**Assignment**. Could you print every line from the first one of the records below through the line containing "histopathology image of", with both included and nothing else?

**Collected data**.
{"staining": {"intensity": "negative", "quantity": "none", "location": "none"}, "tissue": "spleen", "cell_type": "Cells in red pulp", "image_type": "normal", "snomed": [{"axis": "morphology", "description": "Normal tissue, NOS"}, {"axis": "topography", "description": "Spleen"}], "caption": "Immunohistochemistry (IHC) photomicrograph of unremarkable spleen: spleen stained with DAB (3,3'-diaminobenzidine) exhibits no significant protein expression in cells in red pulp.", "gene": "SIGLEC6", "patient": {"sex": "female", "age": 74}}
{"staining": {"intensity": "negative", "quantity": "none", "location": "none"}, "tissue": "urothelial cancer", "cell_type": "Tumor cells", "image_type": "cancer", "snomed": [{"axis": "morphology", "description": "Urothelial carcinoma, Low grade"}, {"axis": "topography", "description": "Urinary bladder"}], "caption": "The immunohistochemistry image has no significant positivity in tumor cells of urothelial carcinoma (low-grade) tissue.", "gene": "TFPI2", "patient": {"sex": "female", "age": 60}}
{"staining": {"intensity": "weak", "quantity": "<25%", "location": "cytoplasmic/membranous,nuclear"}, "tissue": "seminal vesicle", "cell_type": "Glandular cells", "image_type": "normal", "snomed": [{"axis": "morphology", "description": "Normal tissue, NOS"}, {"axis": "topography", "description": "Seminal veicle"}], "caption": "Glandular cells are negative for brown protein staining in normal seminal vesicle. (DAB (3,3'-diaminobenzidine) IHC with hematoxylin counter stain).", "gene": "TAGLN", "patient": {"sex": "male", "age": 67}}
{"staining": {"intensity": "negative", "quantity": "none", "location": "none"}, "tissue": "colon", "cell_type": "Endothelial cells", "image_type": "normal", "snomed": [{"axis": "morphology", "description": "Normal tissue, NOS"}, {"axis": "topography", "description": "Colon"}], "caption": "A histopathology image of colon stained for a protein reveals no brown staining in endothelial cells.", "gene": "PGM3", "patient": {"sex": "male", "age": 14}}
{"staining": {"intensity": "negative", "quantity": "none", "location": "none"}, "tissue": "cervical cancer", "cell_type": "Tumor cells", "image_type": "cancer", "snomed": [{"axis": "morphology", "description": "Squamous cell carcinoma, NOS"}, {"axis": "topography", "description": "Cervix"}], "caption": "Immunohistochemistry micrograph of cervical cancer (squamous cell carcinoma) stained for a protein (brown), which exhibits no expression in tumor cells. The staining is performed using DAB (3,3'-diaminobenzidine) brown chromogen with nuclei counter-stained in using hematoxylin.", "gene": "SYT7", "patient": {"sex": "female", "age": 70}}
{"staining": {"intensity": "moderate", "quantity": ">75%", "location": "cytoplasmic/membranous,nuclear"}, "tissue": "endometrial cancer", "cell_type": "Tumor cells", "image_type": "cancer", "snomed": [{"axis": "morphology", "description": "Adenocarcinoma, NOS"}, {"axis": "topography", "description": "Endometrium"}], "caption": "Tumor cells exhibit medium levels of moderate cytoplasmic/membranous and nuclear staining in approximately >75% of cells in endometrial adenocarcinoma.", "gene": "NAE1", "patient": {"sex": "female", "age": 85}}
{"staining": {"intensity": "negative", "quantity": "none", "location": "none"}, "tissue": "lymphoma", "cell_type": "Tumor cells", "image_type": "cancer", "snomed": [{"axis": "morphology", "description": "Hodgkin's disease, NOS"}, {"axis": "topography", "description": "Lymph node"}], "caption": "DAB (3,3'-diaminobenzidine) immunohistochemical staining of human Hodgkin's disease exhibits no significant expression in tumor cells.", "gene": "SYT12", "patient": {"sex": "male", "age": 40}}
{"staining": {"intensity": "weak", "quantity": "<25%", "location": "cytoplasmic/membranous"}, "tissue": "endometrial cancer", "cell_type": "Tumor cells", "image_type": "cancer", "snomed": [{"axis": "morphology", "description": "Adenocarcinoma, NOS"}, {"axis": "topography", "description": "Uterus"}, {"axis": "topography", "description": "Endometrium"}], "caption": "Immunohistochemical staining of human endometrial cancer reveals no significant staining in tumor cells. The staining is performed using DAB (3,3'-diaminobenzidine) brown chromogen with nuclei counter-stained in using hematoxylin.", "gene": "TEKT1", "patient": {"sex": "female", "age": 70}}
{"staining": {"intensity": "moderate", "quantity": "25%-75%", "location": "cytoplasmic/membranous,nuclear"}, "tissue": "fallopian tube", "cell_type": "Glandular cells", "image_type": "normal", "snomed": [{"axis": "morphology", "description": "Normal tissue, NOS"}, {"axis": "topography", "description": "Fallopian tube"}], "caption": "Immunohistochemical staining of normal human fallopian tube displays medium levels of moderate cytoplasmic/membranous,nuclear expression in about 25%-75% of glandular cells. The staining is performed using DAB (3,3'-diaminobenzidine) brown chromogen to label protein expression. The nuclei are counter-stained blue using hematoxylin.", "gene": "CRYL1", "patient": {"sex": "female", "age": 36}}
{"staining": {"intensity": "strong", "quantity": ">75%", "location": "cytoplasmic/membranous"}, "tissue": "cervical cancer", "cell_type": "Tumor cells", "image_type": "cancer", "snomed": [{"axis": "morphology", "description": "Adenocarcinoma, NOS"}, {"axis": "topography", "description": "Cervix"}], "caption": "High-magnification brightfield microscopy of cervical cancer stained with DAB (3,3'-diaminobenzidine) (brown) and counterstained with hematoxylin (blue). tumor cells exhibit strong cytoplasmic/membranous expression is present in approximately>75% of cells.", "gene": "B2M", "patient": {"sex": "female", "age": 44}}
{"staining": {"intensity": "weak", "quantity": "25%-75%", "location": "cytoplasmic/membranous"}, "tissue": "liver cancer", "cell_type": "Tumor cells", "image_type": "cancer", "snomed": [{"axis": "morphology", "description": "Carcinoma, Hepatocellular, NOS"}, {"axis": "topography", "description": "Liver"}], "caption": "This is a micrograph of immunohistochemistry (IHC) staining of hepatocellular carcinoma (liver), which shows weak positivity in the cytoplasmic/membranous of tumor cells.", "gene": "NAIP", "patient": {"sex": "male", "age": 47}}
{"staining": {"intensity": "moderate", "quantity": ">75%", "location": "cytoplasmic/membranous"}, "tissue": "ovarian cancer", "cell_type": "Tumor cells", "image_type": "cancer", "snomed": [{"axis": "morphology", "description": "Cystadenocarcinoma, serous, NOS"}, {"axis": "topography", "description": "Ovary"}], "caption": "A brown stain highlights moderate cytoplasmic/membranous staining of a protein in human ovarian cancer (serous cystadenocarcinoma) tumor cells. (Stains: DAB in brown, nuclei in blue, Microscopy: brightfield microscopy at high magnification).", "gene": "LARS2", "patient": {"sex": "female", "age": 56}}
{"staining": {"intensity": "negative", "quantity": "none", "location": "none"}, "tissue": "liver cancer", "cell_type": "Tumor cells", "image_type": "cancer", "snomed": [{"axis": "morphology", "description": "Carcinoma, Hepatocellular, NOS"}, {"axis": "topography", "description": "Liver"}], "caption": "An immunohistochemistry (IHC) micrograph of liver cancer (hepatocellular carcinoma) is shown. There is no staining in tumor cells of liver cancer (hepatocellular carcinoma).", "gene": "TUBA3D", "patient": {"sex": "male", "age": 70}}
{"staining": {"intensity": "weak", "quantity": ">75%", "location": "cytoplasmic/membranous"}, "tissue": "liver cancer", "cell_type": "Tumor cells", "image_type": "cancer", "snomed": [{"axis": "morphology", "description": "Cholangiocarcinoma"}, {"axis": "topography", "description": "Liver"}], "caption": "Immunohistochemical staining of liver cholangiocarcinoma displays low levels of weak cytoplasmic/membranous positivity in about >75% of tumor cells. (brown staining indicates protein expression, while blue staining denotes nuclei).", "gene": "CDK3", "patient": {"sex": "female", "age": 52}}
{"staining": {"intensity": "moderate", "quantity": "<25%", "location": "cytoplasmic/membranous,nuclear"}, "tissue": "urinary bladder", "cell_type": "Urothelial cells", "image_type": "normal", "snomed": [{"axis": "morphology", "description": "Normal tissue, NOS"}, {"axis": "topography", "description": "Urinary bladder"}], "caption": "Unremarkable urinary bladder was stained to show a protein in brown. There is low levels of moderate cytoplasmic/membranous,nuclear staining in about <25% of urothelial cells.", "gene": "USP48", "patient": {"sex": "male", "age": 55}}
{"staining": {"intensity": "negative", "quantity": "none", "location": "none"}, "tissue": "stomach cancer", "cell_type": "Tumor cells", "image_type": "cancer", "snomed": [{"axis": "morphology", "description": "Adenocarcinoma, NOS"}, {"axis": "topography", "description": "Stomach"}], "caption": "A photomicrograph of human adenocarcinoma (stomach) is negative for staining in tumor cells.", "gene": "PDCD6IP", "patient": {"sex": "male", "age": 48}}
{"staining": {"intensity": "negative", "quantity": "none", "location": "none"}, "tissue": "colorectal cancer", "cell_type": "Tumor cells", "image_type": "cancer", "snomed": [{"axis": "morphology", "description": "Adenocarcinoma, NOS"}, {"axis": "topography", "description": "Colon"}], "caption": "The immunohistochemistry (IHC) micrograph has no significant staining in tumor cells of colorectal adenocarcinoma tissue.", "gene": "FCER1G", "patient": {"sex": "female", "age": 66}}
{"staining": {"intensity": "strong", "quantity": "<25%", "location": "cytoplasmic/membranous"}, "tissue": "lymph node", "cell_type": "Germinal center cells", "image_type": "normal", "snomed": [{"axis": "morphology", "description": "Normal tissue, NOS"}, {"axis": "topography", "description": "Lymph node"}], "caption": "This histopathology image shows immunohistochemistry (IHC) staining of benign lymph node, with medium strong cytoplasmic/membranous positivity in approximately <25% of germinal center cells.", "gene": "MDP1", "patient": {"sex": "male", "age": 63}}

**Solved exercise**.
{"staining": {"intensity": "negative", "quantity": "none", "location": "none"}, "tissue": "spleen", "cell_type": "Cells in red pulp", "image_type": "normal", "snomed": [{"axis": "morphology", "description": "Normal tissue, NOS"}, {"axis": "topography", "description": "Spleen"}], "caption": "Immunohistochemistry (IHC) photomicrograph of unremarkable spleen: spleen stained with DAB (3,3'-diaminobenzidine) exhibits no significant protein expression in cells in red pulp.", "gene": "SIGLEC6", "patient": {"sex": "female", "age": 74}}
{"staining": {"intensity": "negative", "quantity": "none", "location": "none"}, "tissue": "urothelial cancer", "cell_type": "Tumor cells", "image_type": "cancer", "snomed": [{"axis": "morphology", "description": "Urothelial carcinoma, Low grade"}, {"axis": "topography", "description": "Urinary bladder"}], "caption": "The immunohistochemistry image has no significant positivity in tumor cells of urothelial carcinoma (low-grade) tissue.", "gene": "TFPI2", "patient": {"sex": "female", "age": 60}}
{"staining": {"intensity": "weak", "quantity": "<25%", "location": "cytoplasmic/membranous,nuclear"}, "tissue": "seminal vesicle", "cell_type": "Glandular cells", "image_type": "normal", "snomed": [{"axis": "morphology", "description": "Normal tissue, NOS"}, {"axis": "topography", "description": "Seminal veicle"}], "caption": "Glandular cells are negative for brown protein staining in normal seminal vesicle. (DAB (3,3'-diaminobenzidine) IHC with hematoxylin counter stain).", "gene": "TAGLN", "patient": {"sex": "male", "age": 67}}
{"staining": {"intensity": "negative", "quantity": "none", "location": "none"}, "tissue": "colon", "cell_type": "Endothelial cells", "image_type": "normal", "snomed": [{"axis": "morphology", "description": "Normal tissue, NOS"}, {"axis": "topography", "description": "Colon"}], "caption": "A histopathology image of colon stained for a protein reveals no brown staining in endothelial cells.", "gene": "PGM3", "patient": {"sex": "male", "age": 14}}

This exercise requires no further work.